5. Leaving a bowl of candy on the porch with a "take one" sign next to it.
Are you serious? This happened to me plenty of times and I'd like to say I did the good Samaritan thing which is to take a single pack of "Bottlecaps", then leave the rest on the doorstep. Kids are by nature, not thoughtful. And I certainly wasn't either, so I'd lift the bowl to my pillowcase and I'd proceed to dump the entire contents of the bowl in. The entire premise aims to take kids on their honor, and if the entire night is built on getting yours while dressed like a ninja, well then, I just did what I was supposed to do.

So that's a rough look at the candy spectrum, from crap to quality. There's some perennial favorites (Nerds! Pop Rocks, Blow Pop's) and others that somehow fought the good fight and managed to find their way into my pillowcase year after year (Smarties, Dum Dum's, Brachs Butterscotch candies, the preferred candy of eighty year old men). I'd like to thank all of those who have given and given well when it comes to your candy of choice. It's the chocolate that makes the blisters and blindly knocking on your neighbors door dressed as a 4 foot Frankenstein worth the effort. And for those about to trick or treat, I salute you.

Saturday, October 2, 2010

The Start Chopping T-Shirt or Metallica Box Set, there can be only one



For Valentine's Day 1994, I bought my then girlfriend April Apple (honest to goodness) a Dinosaur Jr. shirt depicting a man raising a meat cleaver that was dripping with blood. I had to go to a local record store to trade a Metallica box set for the shirt as I had no money, Valentine's Day was fast approaching and my only asset was a Metallica box set. So my mom drove me to Record City to get the shirt. I came out of the record shop, excitedly holding the shirt I knew was going to be the Valentine's Day gift that rendered chocolates, flowers and cliche ridden poems obsolete. Blood diamonds, or a seminal shoe gazer band's shirt? Ladies I know the answer.

I showed my mother the shirt and my mother, bless her heart, was always one to offer a blend of advice that straddled a line between your garden variety parental advice, and unfiltered questioning of my general mental state that landed somewhere in the vicinity of "are you fucking crazy" a few times. I did ask my mom how I'd go about joining the Black Panthers. I was genuinely interested in becoming one as I thought they had a respectable image while being fully capable of backhanding someone. I had never backhanded someone, nor worn a beret and I was fully interested in pursuing both interests. My mom's response? Are you fucking crazy?

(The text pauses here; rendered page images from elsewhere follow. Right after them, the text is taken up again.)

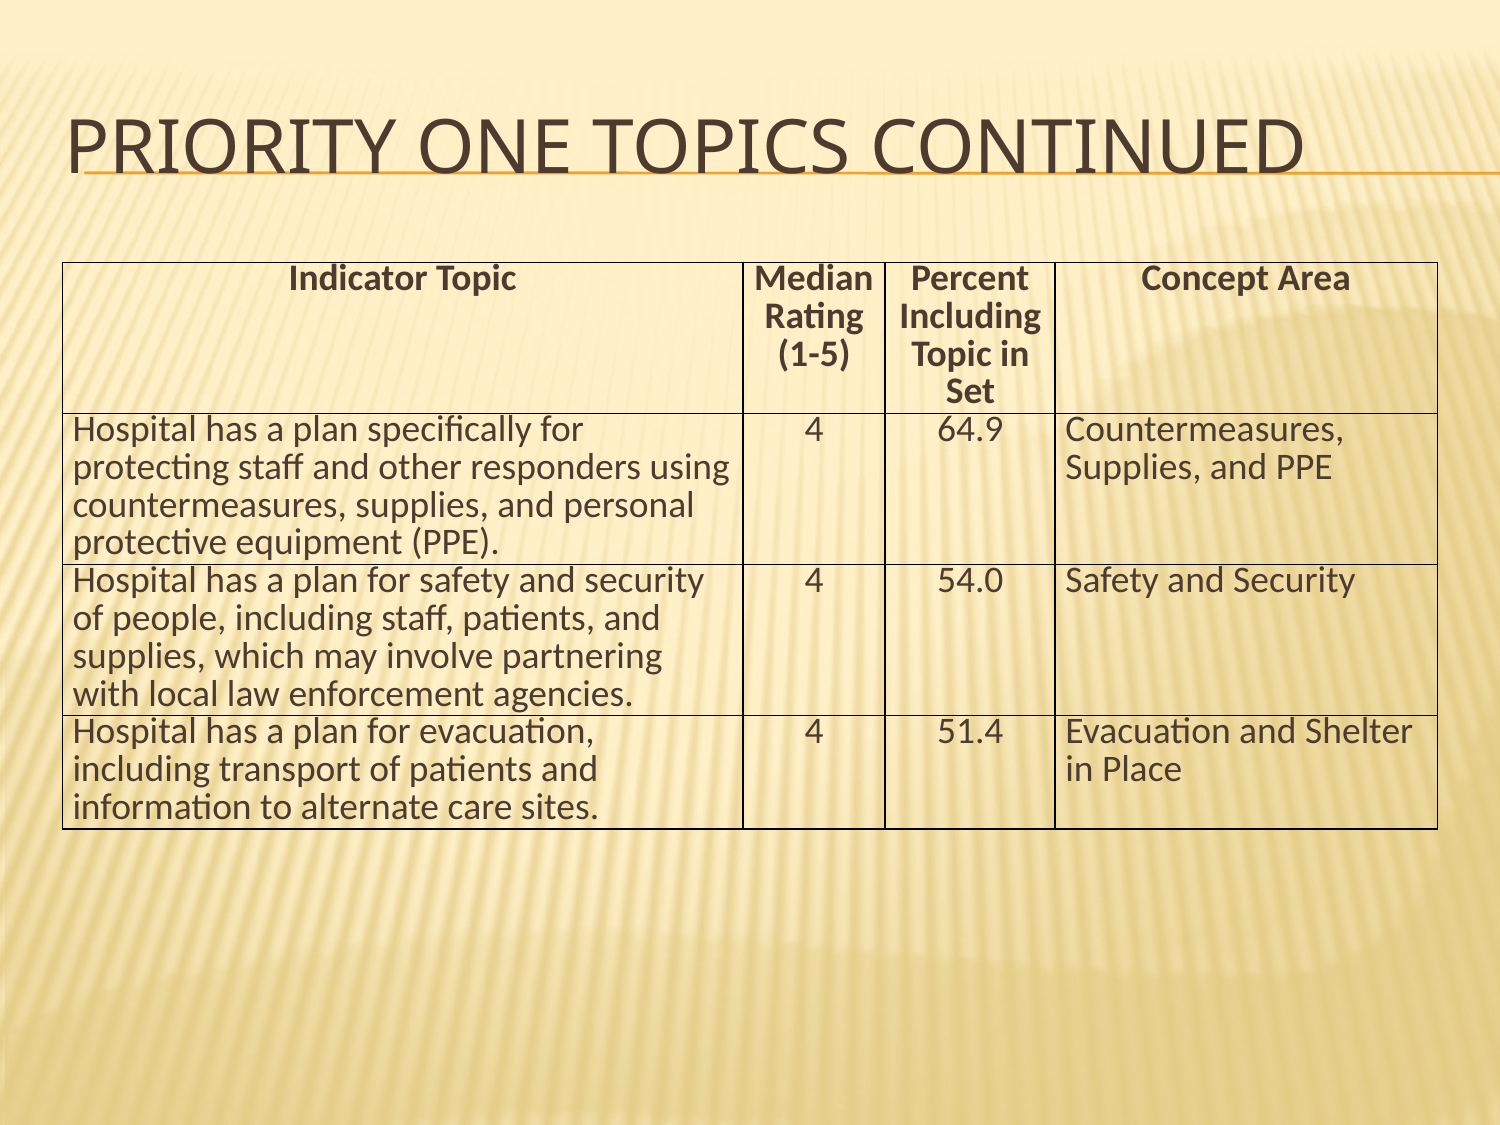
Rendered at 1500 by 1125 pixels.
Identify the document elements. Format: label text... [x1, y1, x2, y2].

table_cell Hospital has a plan specifically for protecting staff and other responders using countermeasures, supplies, and personal protective equipment (PPE). [63, 414, 742, 564]
table_cell 51.4 [886, 716, 1054, 828]
table_cell 4 [744, 716, 884, 828]
table_cell 4 [744, 414, 884, 564]
table_cell 64.9 [886, 414, 1054, 564]
table_cell 4 [744, 565, 884, 715]
table_cell Safety and Security [1056, 565, 1437, 715]
table_cell Hospital has a plan for safety and security of people, including staff, patients, and supplies, which may involve partnering with local law enforcement agencies. [63, 565, 742, 715]
table_cell 54.0 [886, 565, 1054, 715]
table_cell Evacuation and Shelter in Place [1056, 716, 1437, 828]
table_cell Countermeasures, Supplies, and PPE [1056, 414, 1437, 564]
table_header Concept Area [1056, 263, 1437, 413]
table_cell Hospital has a plan for evacuation, including transport of patients and information to alternate care sites. [63, 716, 742, 828]
table_header Percent Including Topic in Set [886, 263, 1054, 413]
table_header Median Rating (1-5) [744, 263, 884, 413]
title Priority one topics continued [49, 75, 1475, 213]
table_header Indicator Topic [63, 263, 742, 413]
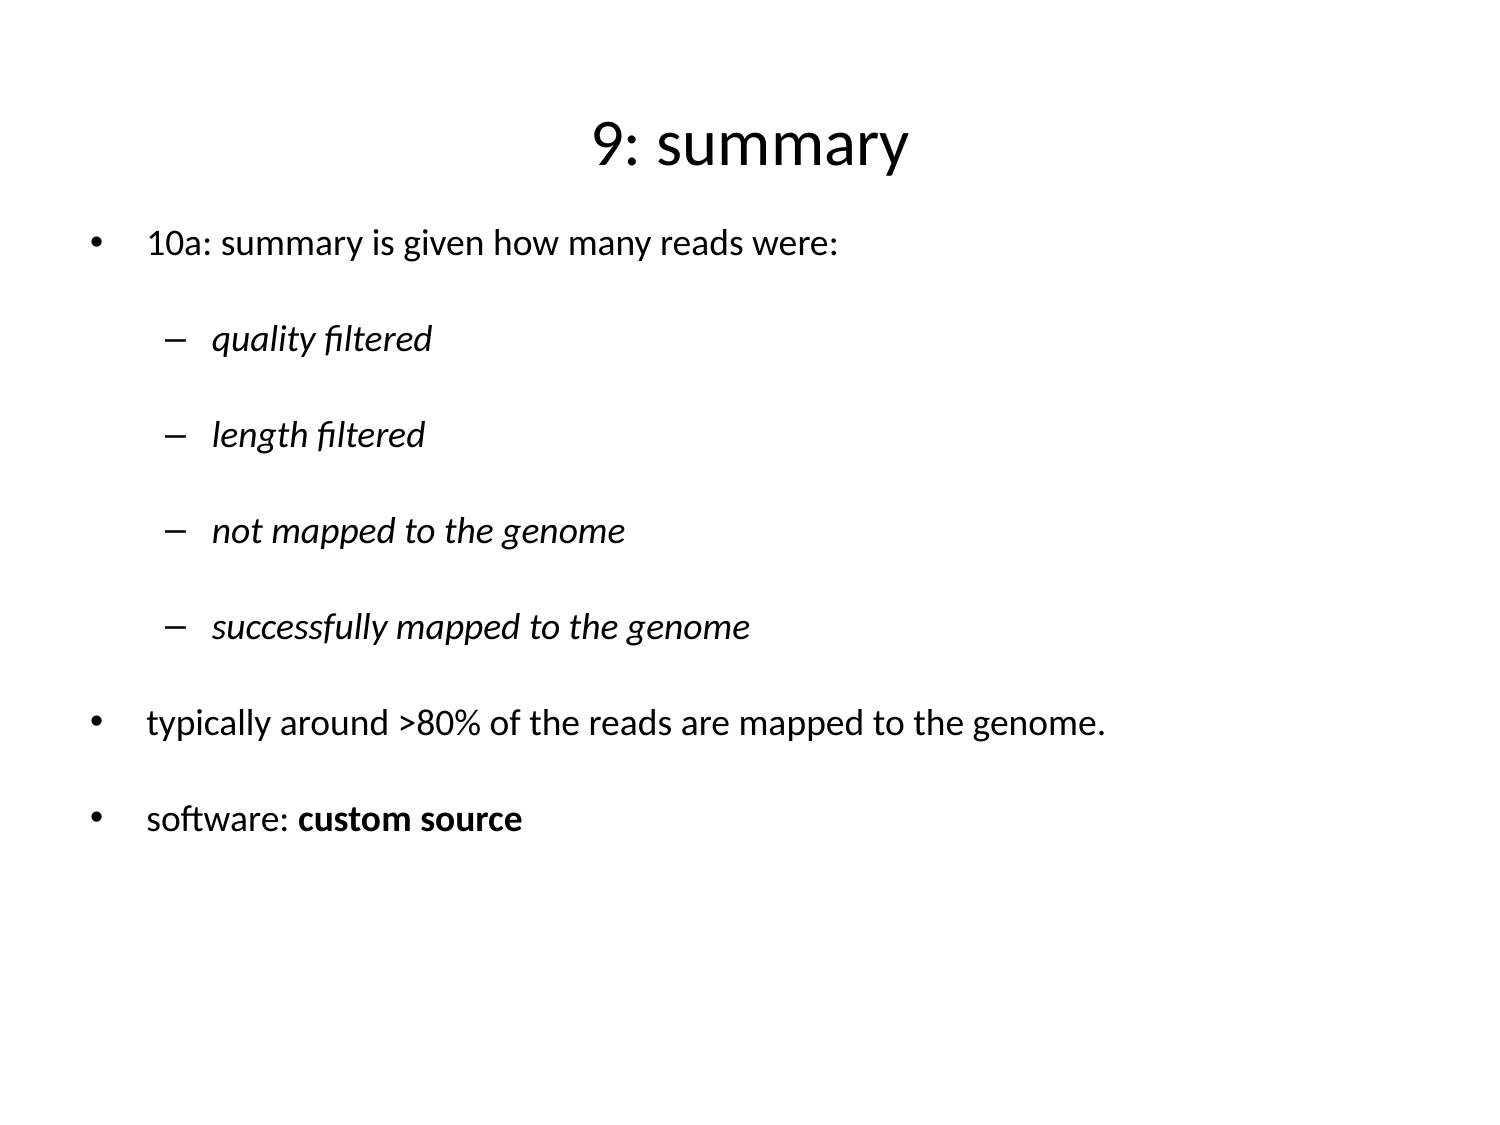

So anyway, I showed my mother the shirt and her response was: "Are you really going to give that to your girlfriend? What kind of girl would want that shirt? And what happened to that man's head? And why is he holding a cleaver? Are you on drugs, Luke? My responses were: Yes I'm going to give this shirt to April, not that I'll ever see her without it or any other shirt on as April had taken a vow of celibacy which didn't sit well with my raging teenage hormones. As for the man's head or the cleaver, there's just no telling. And the drugs? I smoked a heroic amount of weed in the 9th grade, which was a substantial factor in my failed attempt at passing Algebra.

I gave April the shirt and she loved it. She gave me a Rage Against the Machine CD and I loved it as well. We dated for a few more months and then we broke up. Shortly after she began dating an eccentric skateboarder who later knocked her up while she was still in high school. Looking back, if my desire to get laid could have overcome my fear of breaking bones, or road rash requiring more than a band aid, I'd probably have been a decent skate boarder. But I wasn't. And those who were made out like rabbits. Moral of the story? I'm not sure. I suppose you could say that gifts (especially Valentine's Day gifts as the holiday is a farce no one with a set of testicles really fully endorses, they just play the game as it's the path of least resistance to seeing the woman or man of their choice in various states of undress) should be more about feeling and true sentiment and not monetary value. People lose sight of that as they age. See, I wasn't fucking crazy.